There is much that could be made of Kheriaty’s broad-ranging sociological critique of the so-called biomedical-industrial complex, even if one does not see the situation being as dire as the author suggests. One is left wondering, however, if Kheriaty believes that public health can play any constructive role in bringing about a more humane world. Kheriaty is clearly suspicious of the involvement of medicine and public health in providing solutions to societal problems. According to Kheriaty, the medicalization of human life leads to a disenfranchisement of ordinary citizens, ultimately impeding our ability to tackle social ills like racism:
With public health takeovers like this, we paradoxically hamstring ordinary people’s ability to address a problem like racism: the issue now requires the technocratic ministrations of so-called experts, and health experts no less. Authority to address the problem is taken from ordinary citizens and civic institutions and transferred to scientific ones.
This is plausible—even for readers who object to Kheriaty’s assessment of the pandemic. It is hard to imagine a dimension of social life that hasn’t in some ways been “enframed” by a pseudo-medical conceptual framework. Corporate “wellness culture,” the medicalization of recreational drug use, and the use of euphemisms like “medical aid in dying” or “assisted dying” (for euthanasia and assisted suicide) are characteristic of our hyper-medicalized culture.
But might there be a way of broadening the remit of public health that doesn't run afoul of the basic medical ethical principles and civil liberties that Kheriaty is concerned about? It is not inconceivable that public health could take account of human capacities for transcendence and, in fact, that public health can help us to more effectively identify how we can facilitate human flourishing at a population level.

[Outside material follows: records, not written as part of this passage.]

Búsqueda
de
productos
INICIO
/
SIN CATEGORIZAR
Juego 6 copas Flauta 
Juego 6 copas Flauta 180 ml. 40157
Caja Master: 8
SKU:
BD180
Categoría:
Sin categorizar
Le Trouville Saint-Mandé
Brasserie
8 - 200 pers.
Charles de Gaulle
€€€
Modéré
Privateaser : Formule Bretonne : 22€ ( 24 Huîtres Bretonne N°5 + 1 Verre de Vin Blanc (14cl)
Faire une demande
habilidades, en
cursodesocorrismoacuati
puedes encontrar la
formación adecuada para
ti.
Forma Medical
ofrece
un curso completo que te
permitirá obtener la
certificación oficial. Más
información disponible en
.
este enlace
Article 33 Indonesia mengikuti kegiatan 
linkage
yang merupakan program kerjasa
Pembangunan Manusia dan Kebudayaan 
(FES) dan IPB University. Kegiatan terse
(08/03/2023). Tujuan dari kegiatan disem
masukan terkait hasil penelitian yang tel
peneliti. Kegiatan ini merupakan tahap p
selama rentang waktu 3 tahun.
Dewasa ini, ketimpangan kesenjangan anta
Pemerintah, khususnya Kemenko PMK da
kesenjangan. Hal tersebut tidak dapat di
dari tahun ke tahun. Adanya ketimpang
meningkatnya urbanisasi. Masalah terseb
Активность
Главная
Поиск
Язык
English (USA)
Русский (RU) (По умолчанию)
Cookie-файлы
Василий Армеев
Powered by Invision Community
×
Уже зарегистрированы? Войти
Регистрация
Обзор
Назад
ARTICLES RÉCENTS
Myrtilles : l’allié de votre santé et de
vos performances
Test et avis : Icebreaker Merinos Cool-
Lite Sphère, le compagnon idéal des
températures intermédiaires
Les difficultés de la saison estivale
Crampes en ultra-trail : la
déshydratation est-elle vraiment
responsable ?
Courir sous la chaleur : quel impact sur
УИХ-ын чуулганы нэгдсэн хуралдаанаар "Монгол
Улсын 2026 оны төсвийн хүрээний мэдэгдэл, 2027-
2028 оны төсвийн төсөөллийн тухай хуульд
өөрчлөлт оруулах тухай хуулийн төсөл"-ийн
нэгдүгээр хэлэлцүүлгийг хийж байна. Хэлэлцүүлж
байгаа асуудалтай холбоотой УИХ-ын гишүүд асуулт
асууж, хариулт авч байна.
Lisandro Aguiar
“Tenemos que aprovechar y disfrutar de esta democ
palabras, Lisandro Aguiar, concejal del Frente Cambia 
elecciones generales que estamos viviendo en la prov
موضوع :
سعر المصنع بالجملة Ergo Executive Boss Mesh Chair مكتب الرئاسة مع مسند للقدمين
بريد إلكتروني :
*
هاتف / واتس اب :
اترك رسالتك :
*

This is a question that institutes like my own—the Harvard Human Flourishing Program—are seriously grappling with. The program seeks to utilize the resources of public health and social scientific research to study a range of questions related to individual and communal wellbeing. Some of these questions include: what is the role of health in human flourishing? What is the role of religious community in a flourishing society? Does suffering have a role to play in the good life? Could public health initiatives focused on fostering interpersonal love and forgiveness potentially improve collective wellbeing?
Medicine and public health are not the only source of insight on questions of societal and community wellbeing. But they need not be excluded from making considered interventions. On the contrary, there is a meaningful sense in which the disciplines of medicine and public health can be concerned with much more than biological realities. Rather than adopting an epistemology that precludes philosophical and theological questions—the “totalitarian scientistic epistemology” that Kheriaty warns of—we should seek to foster spaces in which different epistemologies can interact in a mutually enriching way.
One of the key moral lessons from the pandemic was the idea that our pursuit of health ought not be to the total exclusion of other human goods. Disciplines like public health must acknowledge the importance of other human and spiritual goods: what Kheriaty calls “family, friendship, community, knowledge, beauty, worship, devotion, virtue, God, and so on.” But by the same token, we ought to recognize the capacity of public health to usefully contribute to reflection on how societies can better realize these goods.
Xavier Symons is a Postdoctoral Research Fellow at the Human Flourishing Program in the Institute for Quantitative Social Science, Harvard University.